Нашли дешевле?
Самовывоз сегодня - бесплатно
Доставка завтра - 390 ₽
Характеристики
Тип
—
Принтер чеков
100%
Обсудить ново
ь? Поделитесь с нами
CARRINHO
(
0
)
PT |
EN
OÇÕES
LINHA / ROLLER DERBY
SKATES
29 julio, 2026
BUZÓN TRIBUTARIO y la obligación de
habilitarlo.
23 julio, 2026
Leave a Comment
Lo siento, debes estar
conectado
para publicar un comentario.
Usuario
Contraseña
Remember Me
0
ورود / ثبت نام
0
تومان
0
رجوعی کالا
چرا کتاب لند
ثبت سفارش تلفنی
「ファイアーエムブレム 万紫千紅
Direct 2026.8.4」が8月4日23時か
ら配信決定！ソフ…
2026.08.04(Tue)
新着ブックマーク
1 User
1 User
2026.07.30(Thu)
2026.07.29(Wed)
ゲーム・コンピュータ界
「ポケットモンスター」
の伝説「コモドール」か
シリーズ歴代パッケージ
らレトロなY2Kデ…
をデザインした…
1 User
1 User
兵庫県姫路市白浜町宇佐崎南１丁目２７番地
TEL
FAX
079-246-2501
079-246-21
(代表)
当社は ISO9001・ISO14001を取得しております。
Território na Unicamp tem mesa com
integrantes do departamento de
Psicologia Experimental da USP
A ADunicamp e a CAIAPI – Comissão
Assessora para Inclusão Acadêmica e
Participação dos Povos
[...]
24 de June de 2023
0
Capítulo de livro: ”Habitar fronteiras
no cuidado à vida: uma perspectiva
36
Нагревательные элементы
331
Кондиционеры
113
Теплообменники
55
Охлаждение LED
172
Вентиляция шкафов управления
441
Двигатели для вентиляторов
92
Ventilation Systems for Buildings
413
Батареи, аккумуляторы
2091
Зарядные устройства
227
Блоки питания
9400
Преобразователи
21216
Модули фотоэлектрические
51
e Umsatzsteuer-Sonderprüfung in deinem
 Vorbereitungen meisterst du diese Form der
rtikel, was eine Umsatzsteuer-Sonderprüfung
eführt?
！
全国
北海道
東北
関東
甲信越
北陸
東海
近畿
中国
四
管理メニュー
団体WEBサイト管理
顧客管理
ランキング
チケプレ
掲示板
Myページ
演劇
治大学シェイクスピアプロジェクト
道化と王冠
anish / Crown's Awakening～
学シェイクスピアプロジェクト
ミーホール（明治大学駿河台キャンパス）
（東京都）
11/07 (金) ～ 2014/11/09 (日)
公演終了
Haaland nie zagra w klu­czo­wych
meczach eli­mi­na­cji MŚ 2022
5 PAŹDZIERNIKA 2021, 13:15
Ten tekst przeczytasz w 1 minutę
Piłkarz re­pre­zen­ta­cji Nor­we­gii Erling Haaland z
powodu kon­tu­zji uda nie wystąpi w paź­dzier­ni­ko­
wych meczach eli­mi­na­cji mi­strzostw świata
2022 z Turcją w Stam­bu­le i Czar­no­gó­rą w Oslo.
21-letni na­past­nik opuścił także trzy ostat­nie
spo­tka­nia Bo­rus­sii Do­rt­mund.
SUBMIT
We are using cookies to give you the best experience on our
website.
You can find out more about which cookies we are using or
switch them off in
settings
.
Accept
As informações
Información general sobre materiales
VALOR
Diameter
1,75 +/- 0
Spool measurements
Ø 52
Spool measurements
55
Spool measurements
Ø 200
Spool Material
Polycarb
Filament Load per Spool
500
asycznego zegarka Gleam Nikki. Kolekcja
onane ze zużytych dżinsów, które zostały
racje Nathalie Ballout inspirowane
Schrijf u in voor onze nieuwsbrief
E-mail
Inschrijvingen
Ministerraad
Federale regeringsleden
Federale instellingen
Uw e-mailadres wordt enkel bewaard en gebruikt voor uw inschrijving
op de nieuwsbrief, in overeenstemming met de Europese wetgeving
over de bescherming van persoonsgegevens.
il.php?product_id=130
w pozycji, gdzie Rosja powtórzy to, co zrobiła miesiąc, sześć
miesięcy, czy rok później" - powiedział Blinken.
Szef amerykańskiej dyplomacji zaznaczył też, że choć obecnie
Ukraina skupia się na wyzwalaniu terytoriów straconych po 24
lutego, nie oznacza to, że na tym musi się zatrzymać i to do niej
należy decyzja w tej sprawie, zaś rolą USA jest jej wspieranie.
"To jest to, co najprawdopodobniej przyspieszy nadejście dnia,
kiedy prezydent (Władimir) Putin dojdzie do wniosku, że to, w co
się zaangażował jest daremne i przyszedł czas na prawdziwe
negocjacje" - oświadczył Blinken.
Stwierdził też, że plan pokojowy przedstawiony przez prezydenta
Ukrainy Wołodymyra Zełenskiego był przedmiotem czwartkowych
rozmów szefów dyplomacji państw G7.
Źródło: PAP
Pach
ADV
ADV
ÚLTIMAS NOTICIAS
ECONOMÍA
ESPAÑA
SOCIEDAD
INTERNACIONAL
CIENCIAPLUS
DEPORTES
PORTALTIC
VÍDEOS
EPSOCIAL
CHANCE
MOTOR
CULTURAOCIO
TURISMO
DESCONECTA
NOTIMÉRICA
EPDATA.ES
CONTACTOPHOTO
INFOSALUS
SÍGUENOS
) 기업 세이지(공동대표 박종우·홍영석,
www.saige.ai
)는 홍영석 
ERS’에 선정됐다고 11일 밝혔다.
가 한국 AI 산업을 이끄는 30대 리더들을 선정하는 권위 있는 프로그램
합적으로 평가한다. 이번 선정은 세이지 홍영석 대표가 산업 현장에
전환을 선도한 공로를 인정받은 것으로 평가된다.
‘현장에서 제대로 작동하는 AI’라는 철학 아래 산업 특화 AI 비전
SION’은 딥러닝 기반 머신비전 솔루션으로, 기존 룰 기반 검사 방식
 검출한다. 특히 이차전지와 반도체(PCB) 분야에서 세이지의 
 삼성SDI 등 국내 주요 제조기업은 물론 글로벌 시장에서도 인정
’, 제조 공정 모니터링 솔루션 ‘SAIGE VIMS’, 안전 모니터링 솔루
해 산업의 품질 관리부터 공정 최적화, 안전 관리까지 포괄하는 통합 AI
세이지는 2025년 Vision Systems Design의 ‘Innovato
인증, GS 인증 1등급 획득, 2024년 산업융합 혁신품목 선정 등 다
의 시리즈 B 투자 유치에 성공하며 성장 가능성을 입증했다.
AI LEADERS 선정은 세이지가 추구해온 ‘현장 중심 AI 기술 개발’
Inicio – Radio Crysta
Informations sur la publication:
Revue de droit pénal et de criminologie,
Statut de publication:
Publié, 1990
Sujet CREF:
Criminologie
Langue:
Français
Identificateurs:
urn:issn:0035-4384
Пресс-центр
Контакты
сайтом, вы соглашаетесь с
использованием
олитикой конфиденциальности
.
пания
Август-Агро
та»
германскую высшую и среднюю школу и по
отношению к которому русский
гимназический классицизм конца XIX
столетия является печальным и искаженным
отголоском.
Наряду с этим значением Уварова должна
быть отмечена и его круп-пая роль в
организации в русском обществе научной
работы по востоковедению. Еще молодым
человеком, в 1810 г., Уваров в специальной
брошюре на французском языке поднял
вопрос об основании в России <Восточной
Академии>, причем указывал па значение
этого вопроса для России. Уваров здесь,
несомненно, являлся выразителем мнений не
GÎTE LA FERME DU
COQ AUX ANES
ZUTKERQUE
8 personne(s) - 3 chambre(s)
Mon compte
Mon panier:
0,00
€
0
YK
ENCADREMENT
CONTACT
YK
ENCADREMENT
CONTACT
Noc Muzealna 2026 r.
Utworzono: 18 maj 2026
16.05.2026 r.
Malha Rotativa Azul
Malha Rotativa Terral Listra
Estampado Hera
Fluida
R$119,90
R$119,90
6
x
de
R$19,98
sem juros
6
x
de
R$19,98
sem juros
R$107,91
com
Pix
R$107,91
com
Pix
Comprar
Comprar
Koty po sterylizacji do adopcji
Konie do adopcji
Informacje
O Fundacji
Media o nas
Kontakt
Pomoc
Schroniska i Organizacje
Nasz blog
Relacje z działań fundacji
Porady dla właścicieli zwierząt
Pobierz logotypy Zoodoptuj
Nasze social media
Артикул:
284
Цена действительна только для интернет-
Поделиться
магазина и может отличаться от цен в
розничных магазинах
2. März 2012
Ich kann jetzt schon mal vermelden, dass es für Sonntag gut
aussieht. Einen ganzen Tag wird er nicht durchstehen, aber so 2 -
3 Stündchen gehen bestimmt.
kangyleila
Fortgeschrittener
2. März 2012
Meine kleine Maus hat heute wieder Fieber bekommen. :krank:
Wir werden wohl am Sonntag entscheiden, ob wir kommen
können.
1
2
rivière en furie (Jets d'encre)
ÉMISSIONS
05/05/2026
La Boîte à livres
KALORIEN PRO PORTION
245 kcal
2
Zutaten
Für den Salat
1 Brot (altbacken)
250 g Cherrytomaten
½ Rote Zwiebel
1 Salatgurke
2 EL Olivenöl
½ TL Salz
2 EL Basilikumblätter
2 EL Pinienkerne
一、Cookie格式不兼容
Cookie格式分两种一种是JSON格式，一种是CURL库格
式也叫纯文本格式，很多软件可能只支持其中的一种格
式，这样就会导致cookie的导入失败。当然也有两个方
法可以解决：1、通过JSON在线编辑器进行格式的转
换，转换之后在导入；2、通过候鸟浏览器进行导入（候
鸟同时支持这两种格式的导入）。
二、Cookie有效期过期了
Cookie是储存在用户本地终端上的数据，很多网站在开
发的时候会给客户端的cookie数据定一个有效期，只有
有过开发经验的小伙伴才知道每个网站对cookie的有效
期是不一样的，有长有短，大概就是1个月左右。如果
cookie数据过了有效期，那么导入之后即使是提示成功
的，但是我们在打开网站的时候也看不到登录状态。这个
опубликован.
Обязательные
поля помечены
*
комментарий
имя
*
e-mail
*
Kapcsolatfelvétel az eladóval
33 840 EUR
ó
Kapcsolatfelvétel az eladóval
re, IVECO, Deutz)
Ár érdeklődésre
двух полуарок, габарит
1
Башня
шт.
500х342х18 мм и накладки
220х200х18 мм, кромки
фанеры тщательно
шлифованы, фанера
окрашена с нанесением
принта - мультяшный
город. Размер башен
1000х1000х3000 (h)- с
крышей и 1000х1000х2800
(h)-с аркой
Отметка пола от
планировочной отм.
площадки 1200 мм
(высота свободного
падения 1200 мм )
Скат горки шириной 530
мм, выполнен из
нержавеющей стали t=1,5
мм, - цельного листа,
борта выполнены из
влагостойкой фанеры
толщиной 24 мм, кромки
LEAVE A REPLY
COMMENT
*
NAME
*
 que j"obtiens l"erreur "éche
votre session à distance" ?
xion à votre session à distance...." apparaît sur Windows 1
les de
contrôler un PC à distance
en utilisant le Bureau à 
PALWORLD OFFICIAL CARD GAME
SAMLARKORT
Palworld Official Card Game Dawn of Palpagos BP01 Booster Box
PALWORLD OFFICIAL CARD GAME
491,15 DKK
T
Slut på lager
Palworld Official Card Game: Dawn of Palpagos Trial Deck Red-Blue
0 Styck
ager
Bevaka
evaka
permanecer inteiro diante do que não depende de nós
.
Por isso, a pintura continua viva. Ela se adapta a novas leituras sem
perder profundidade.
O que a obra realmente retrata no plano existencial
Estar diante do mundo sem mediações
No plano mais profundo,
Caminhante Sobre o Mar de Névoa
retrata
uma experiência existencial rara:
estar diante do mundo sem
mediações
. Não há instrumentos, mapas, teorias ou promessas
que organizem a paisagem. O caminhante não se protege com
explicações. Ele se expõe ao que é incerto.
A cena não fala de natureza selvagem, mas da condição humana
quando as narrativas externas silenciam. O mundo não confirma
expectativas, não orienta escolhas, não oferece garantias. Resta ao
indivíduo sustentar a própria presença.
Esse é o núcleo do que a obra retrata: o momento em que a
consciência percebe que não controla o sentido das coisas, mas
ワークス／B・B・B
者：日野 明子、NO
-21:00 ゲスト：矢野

TASK REQUIREMENTS: Repeat the lines of the listing, starting with its first line and going on through the line that contains "23 julio, 2026", with both of those lines included.

WRITTEN ANSWER:
Нашли дешевле?
Самовывоз сегодня - бесплатно
Доставка завтра - 390 ₽
Характеристики
Тип
—
Принтер чеков
100%
Обсудить ново
ь? Поделитесь с нами
CARRINHO
(
0
)
PT |
EN
OÇÕES
LINHA / ROLLER DERBY
SKATES
29 julio, 2026
BUZÓN TRIBUTARIO y la obligación de
habilitarlo.
23 julio, 2026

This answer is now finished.